The songs were better to listen to than a Phish concert, and if one of my non-metal friends put this on in their car, I wouldn’t complain, but it doesn’t inspire me to mosh or play air guitar or even sitting-in-the-car-headbanging.
I’m glad I gave it a chance, tho. My first post was dismissive without having heard the new material and that’s not fair to a band.
I think being young and hungry and having a bass player like Cliff Burton, who was a part of the creative force with a unique vision, is the key. Since Cliff died, their bass players have been very talented people but they were hired hands, not creative elements. The rapport they had with each other was never going to be the same as it was with the founding bassist, and I think in this bands case that matters a lot. Prolly not all of it, but I think it’s a big factor.
Plus, they were young and hungry. As soon as they weren’t hungry anymore, they just kind of fell into “doing what they do” mode.

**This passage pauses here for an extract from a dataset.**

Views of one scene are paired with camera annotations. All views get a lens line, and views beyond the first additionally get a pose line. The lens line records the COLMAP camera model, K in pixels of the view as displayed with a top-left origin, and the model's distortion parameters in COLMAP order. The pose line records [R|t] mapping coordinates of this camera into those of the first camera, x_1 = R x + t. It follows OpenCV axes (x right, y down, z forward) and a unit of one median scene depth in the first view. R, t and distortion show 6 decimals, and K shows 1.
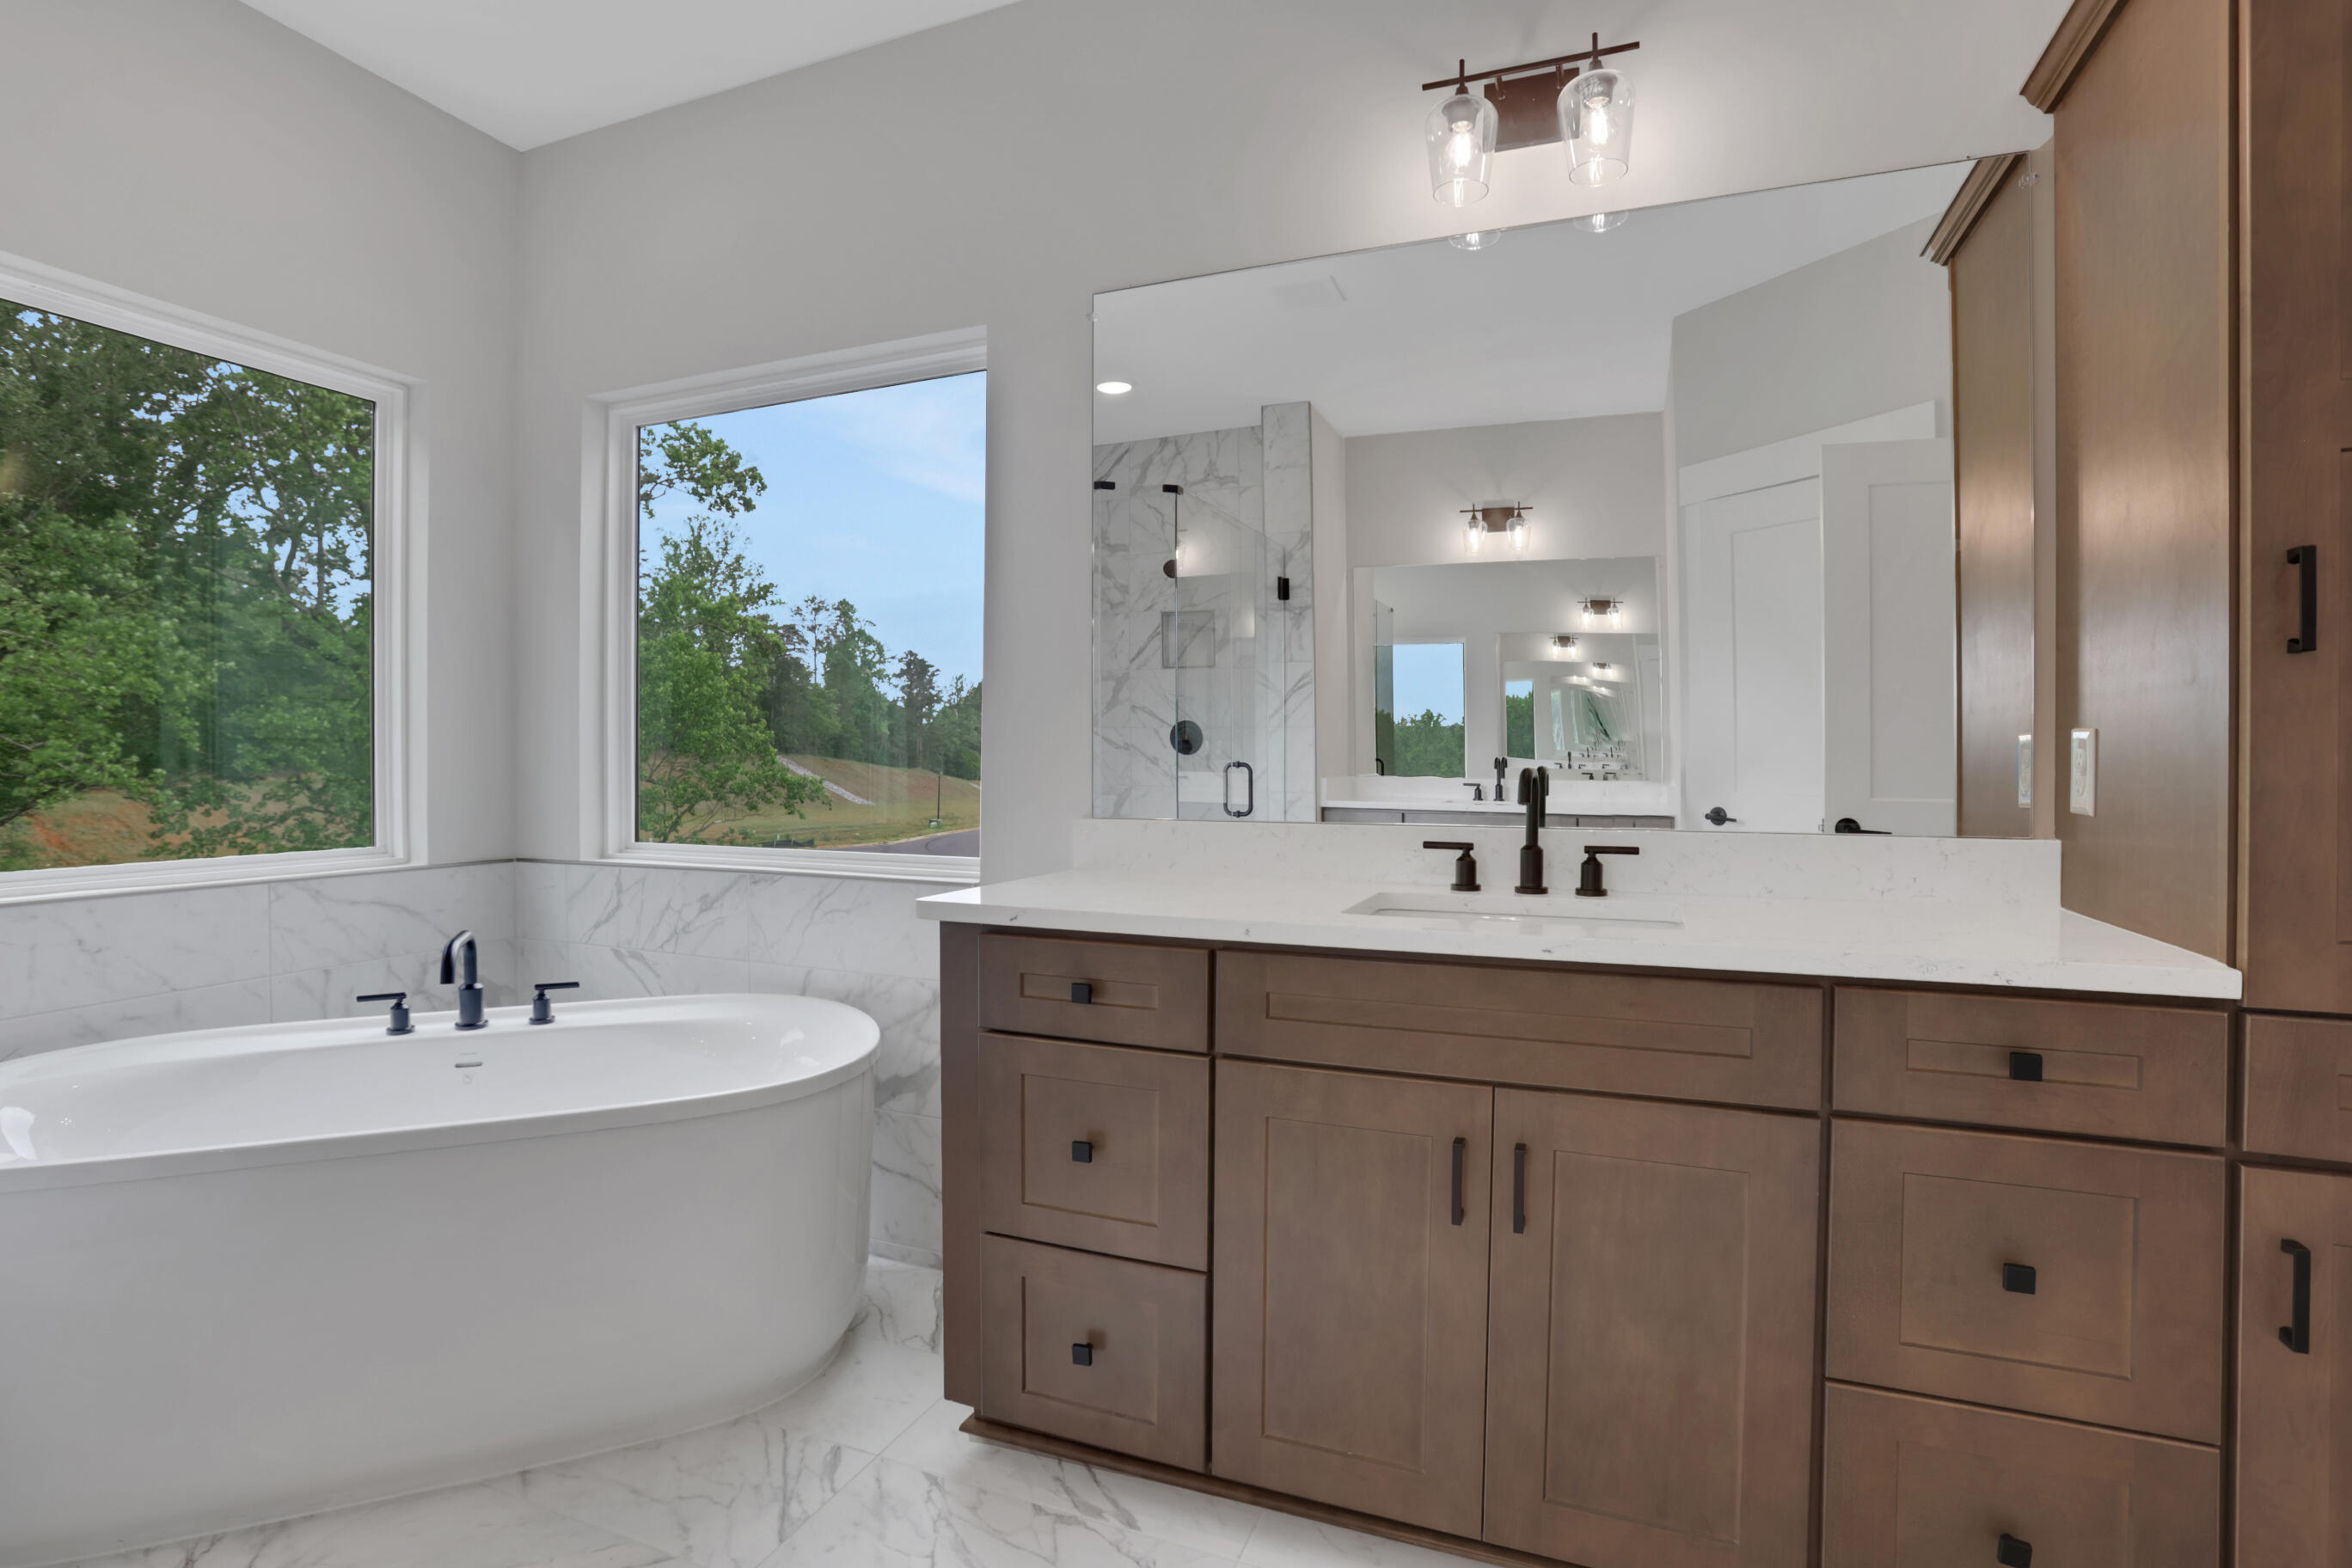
lens RADIAL K [[1139.7, 0, 1192.4], [0, 1139.7, 780.3], [0, 0, 1]] dist [-0.006966, -0.000199]
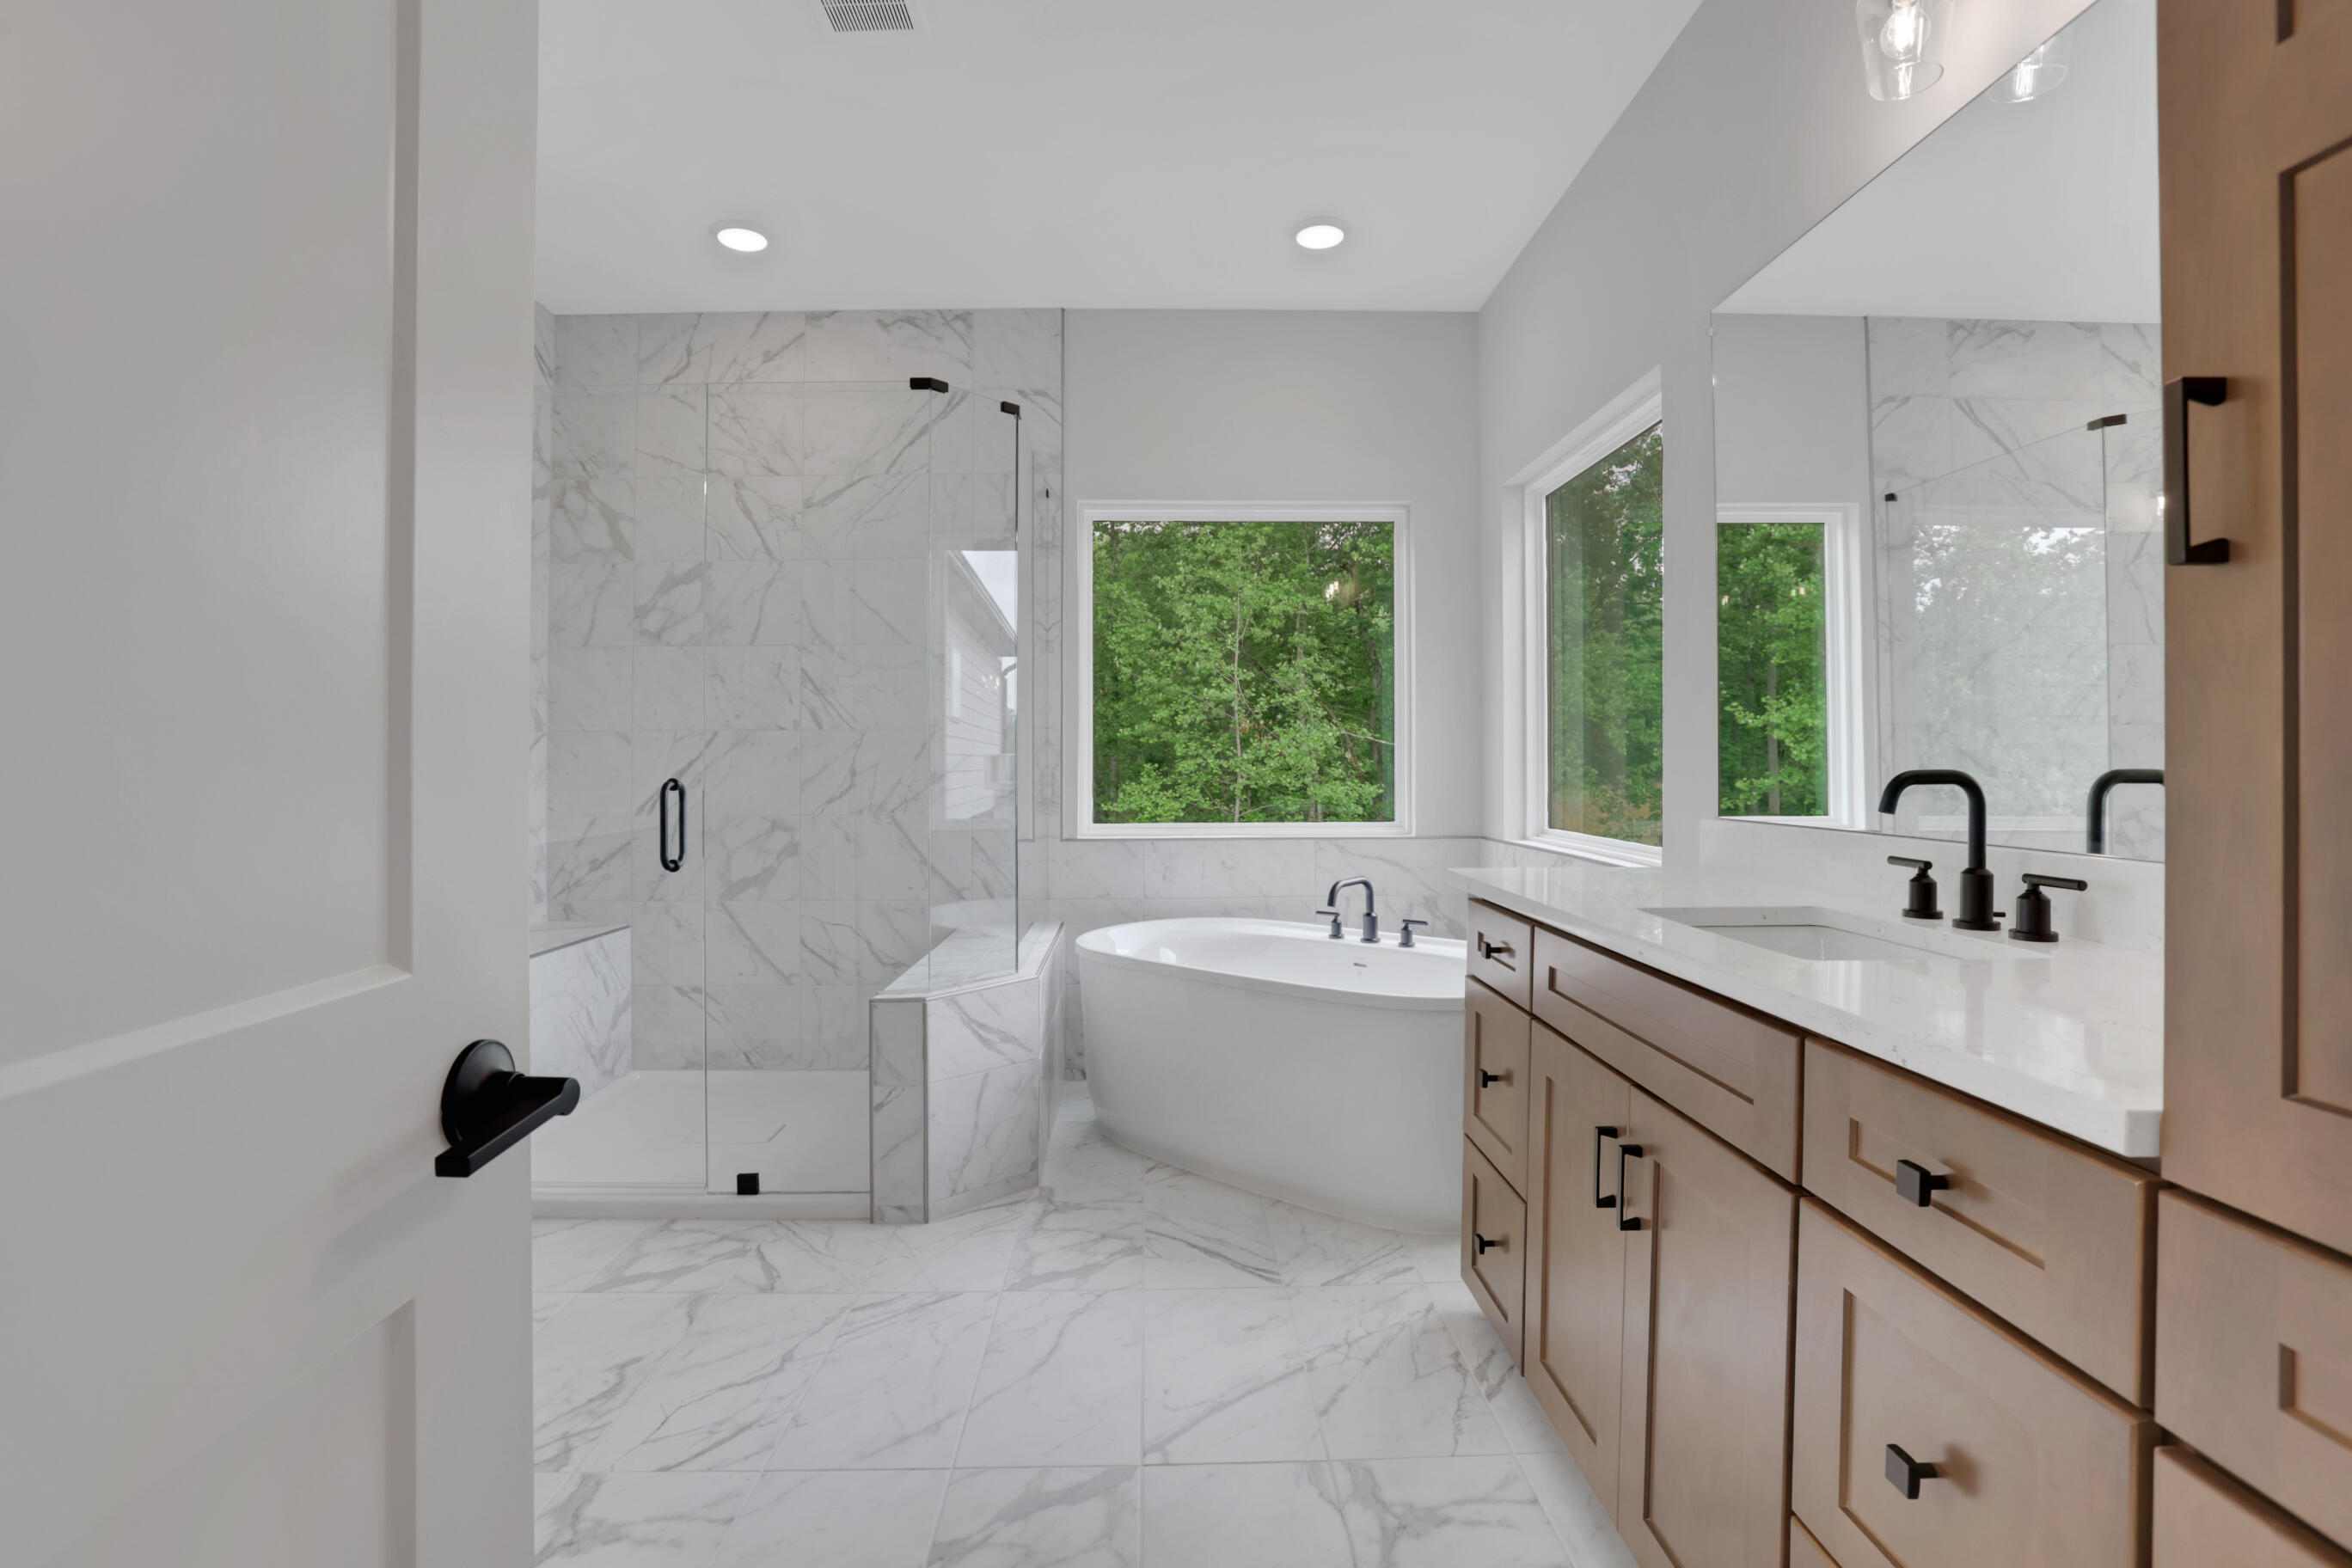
lens RADIAL K [[1139.7, 0, 1179.4], [0, 1139.7, 776.3], [0, 0, 1]] dist [-0.006966, -0.000199]
pose [[0.414181, 0.002086, -0.910192, 0.769741], [0.000497, 0.999997, 0.002518, -0.009189], [0.910194, -0.001495, 0.414179, 0.164104]]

I think this happens a lot with artists.
Hmmmm. This has me thinking. It does seem easier for one person to glom onto “weird and ever-changing” as a label than for a band to do the same. I just woke up like 20 minutes ago, so lemme think about this a bit and see if I can come up with a few examples of bands that managed to navigate their career through the same kind of uncharted waters.
Beastie Boys. Songs on a single album could range from rap, psychedelic jams, hardcore punk ( both of which had them playing their own instruments), borderline novelty comedy songs, etc. They put out a whole album of lounge music with The Mix-Up. Even their rap changed, from minimalist beatbox rap to densely sampled to turntablist rap and back again. They were all over the map, usually on a single album (two of the finest albums ever made IMO are like this: Check Yer Head and Ill Communication).

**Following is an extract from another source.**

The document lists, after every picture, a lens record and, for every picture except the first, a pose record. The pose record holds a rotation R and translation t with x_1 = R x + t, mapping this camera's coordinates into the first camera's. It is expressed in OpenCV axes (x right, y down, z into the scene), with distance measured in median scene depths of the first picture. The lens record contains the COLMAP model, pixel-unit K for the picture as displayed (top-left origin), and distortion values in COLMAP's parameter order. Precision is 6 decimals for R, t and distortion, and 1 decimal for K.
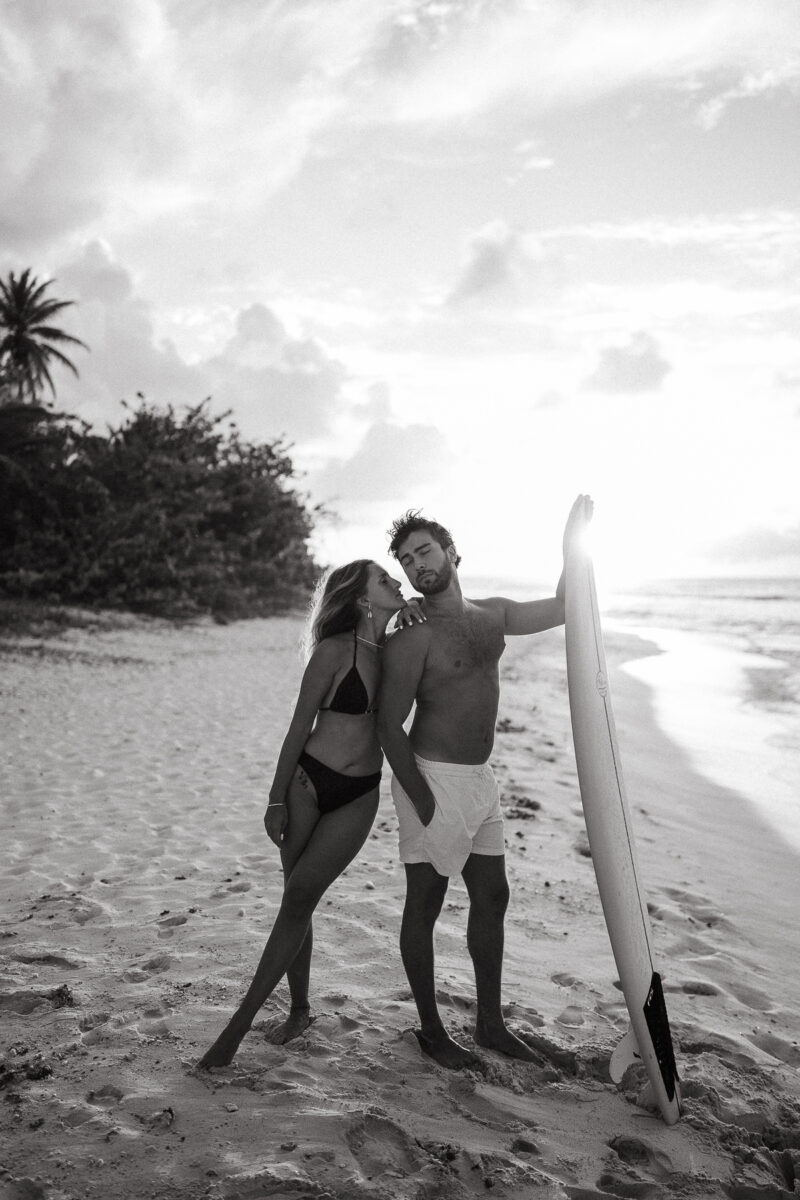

I’m sure there are others, but some that come to mind I disqualified because they are really one person using a band name: The Cure, for instance.
The point is that, yes, some bands are able to change their sound and style successfully.
I think the album is growing on me the more I listen to it.
I can pick out subtle differences in songs and can hear the difference between Moth into the Flame and Revenge. They don’t sound that much alike, and I’m noticing, which solves the “all songs sound the same” problem for me.
Keep in mind too, I don’t know music literally at all. Other than “oh that sounds good to me” so I wouldn’t take my opinions with too much credit.
Hey man, if you like it, you like it. That’s the way music is. The fact that you’re training yourself to hear differences in the songs is awesome; it’s a skill that’ll translate to other artists and music in general just fine.
Used to be a huge Metallica fan up to the black album (yes, I liked it). Haven’t liked anything since. The new album is OK’ish. I’ve listened to it once and will probably give it one more try. My tastes have changed since I was 19 but I still do like the occasional listen to RtL or MoP.
Although frankly it’s all your fault anyway. I started a thread, like, 4 or 5 years ago asking for opinions on metal music and you gave me a shitload. From that I could discern different types of metal (It impresses oh so many people at work who ask "how can you listen to that stuff?!?) and it kinda just progressed from there.